BEGIN Records for this task

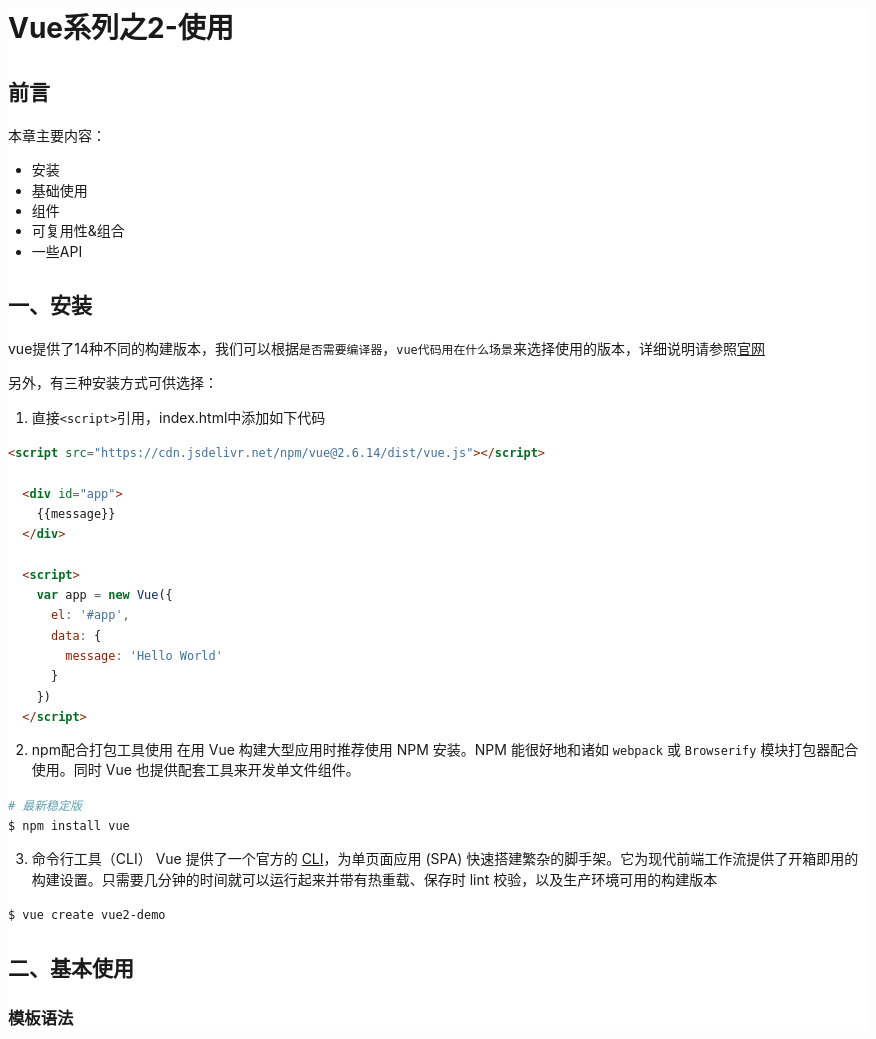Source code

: # Vue系列之2-使用

## 前言

本章主要内容：
- 安装
- 基础使用
- 组件
- 可复用性&组合
- 一些API

## 一、安装
vue提供了14种不同的构建版本，我们可以根据`是否需要编译器`，`vue代码用在什么场景`来选择使用的版本，详细说明请参照[官网](https://cn.vuejs.org/v2/guide/installation.html)

另外，有三种安装方式可供选择：
1. 直接`<script>`引用，index.html中添加如下代码
```html
<script src="https://cdn.jsdelivr.net/npm/vue@2.6.14/dist/vue.js"></script>

  <div id="app">
    {{message}}
  </div>

  <script>
    var app = new Vue({
      el: '#app',
      data: {
        message: 'Hello World'
      }
    })
  </script>
```

2. npm配合打包工具使用
在用 Vue 构建大型应用时推荐使用 NPM 安装。NPM 能很好地和诸如 `webpack` 或 `Browserify` 模块打包器配合使用。同时 Vue 也提供配套工具来开发单文件组件。

```bash
# 最新稳定版
$ npm install vue
```

3. 命令行工具（CLI）
Vue 提供了一个官方的 [CLI](https://github.com/vuejs/vue-cli)，为单页面应用 (SPA) 快速搭建繁杂的脚手架。它为现代前端工作流提供了开箱即用的构建设置。只需要几分钟的时间就可以运行起来并带有热重载、保存时 lint 校验，以及生产环境可用的构建版本

```bash
$ vue create vue2-demo 
```

## 二、基本使用
### 模板语法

END Records for this task

* _Exercise requirements_:
Reply with the number of lines in the data that include the string "vuejs" and nothing else.

* _Answer to this exercise_:
2